What's striking is that GPT-4o-mini's outputs are also quite predictable to Qwen3-8B, even though they come from a completely different model. This is consistent with the Platonic Representation Hypothesis (Huh et al., 2024), which argues that neural networks are converging toward a shared statistical model of reality. Different LLMs, despite different architectures and training data, end up with similar representations, so synthetic text from any LLM lands in roughly the same narrow, high-likelihood region.

Real human responses, by contrast, spread across a much wider range, into regions these converging representations would basically never produce on their own.

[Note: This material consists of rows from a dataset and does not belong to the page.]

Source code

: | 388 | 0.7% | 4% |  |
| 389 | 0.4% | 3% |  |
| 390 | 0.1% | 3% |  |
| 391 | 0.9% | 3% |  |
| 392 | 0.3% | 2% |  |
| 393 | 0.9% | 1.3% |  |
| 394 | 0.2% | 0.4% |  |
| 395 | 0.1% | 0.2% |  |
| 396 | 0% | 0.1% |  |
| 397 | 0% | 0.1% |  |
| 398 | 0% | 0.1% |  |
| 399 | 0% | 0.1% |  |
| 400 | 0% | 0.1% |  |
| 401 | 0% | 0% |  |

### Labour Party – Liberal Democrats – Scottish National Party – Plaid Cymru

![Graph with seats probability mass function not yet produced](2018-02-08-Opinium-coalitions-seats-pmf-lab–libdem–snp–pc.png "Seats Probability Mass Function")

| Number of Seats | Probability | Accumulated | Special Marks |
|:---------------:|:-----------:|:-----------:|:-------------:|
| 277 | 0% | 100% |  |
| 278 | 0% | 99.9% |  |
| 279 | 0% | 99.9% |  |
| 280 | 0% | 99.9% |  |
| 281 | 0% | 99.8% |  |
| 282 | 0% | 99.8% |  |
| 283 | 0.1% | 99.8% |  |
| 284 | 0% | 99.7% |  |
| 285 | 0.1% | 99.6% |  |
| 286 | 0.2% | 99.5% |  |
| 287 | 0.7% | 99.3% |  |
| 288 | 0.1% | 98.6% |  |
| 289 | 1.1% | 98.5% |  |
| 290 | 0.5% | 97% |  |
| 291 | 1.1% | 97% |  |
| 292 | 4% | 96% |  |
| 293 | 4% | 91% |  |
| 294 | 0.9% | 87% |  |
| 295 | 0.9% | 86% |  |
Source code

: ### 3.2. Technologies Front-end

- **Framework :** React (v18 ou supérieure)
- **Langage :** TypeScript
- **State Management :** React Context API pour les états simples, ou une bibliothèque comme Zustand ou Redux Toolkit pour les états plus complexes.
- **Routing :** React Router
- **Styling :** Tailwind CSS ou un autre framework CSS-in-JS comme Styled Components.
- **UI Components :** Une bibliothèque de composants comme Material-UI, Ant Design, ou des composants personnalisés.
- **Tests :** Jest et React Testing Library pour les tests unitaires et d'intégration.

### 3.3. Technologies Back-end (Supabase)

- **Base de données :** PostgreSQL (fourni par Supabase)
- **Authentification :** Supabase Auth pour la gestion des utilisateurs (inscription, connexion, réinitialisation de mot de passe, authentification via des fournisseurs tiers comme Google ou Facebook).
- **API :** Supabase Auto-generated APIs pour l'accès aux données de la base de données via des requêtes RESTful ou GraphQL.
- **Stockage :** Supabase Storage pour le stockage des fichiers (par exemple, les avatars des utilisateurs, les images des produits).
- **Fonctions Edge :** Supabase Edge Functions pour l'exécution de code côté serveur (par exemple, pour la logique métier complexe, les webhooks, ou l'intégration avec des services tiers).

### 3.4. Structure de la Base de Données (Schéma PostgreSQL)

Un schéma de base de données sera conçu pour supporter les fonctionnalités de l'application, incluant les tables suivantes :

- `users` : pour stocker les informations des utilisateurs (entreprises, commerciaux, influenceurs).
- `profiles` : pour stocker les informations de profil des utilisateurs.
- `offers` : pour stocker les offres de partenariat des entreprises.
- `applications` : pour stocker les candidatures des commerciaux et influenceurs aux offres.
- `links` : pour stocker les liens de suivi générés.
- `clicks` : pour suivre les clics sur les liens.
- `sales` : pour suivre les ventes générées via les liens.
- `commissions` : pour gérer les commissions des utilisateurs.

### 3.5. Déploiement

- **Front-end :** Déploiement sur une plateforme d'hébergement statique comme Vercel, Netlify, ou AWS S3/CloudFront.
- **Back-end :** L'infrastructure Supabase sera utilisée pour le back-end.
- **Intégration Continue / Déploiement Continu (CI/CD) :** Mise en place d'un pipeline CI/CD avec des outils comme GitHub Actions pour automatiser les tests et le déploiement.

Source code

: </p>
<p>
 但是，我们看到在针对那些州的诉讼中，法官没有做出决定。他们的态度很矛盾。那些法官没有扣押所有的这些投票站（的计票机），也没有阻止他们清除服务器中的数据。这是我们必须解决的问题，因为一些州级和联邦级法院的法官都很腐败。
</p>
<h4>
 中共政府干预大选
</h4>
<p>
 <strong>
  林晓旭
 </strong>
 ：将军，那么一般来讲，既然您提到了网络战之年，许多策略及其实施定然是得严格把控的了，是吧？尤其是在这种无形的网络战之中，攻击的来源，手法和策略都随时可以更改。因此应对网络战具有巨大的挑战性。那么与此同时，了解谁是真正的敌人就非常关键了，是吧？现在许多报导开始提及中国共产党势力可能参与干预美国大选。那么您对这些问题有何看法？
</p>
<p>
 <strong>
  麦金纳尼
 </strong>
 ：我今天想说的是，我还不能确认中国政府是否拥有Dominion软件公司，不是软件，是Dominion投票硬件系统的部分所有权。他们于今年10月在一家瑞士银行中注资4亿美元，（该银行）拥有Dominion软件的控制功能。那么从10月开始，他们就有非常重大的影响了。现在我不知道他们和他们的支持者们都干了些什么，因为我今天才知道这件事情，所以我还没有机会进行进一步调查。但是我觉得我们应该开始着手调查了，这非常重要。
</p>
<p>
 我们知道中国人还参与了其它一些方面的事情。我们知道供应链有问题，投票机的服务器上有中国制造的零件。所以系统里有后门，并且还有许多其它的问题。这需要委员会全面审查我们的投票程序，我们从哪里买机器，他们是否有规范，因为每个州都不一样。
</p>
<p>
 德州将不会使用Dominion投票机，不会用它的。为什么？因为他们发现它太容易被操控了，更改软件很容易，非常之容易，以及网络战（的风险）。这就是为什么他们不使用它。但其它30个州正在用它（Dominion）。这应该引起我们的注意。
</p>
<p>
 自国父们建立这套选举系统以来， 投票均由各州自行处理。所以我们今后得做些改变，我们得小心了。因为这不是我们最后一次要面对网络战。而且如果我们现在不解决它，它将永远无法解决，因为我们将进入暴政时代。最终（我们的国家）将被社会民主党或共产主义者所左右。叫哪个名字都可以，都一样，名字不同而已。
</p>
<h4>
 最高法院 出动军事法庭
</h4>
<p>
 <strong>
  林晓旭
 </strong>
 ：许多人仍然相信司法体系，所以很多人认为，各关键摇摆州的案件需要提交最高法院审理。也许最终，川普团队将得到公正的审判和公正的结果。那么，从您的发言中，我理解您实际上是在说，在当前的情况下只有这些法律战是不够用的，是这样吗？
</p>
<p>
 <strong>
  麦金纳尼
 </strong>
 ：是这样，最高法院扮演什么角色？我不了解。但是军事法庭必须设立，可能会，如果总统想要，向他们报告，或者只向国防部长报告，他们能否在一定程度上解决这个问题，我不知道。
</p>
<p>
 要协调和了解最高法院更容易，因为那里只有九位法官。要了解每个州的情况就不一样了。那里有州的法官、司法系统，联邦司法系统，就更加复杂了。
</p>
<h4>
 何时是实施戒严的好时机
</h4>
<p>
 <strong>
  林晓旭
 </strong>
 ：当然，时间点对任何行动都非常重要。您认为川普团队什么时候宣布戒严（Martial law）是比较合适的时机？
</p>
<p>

This is the core problem. When we train on synthetic data and see the reward go up, we're not teaching the model to simulate humans. We're teaching it to stay within the shared representational space that all LLMs already occupy. The reward signal from real data pushes the model outside of it, which is harder to optimize, but that's where the actual humans are.


Takeaway

In our case, this is a sobering result for synthetic data: the improvements you observe on synthetic benchmarks may simply not transfer to the real users you actually want to simulate. For this study, we decided to go real all the way, starting from the data.

That said, the "in our case" qualifier matters. Synthetic data might still be a useful reference if you engineer a diverse enough set of system prompts to improve variety and coverage. A promising direction might be using a small amount of real user data as a seed to generate more targeted synthetic data. But for now, when it comes to simulating the full breadth of how real people actually respond, there's no substitute for the real thing.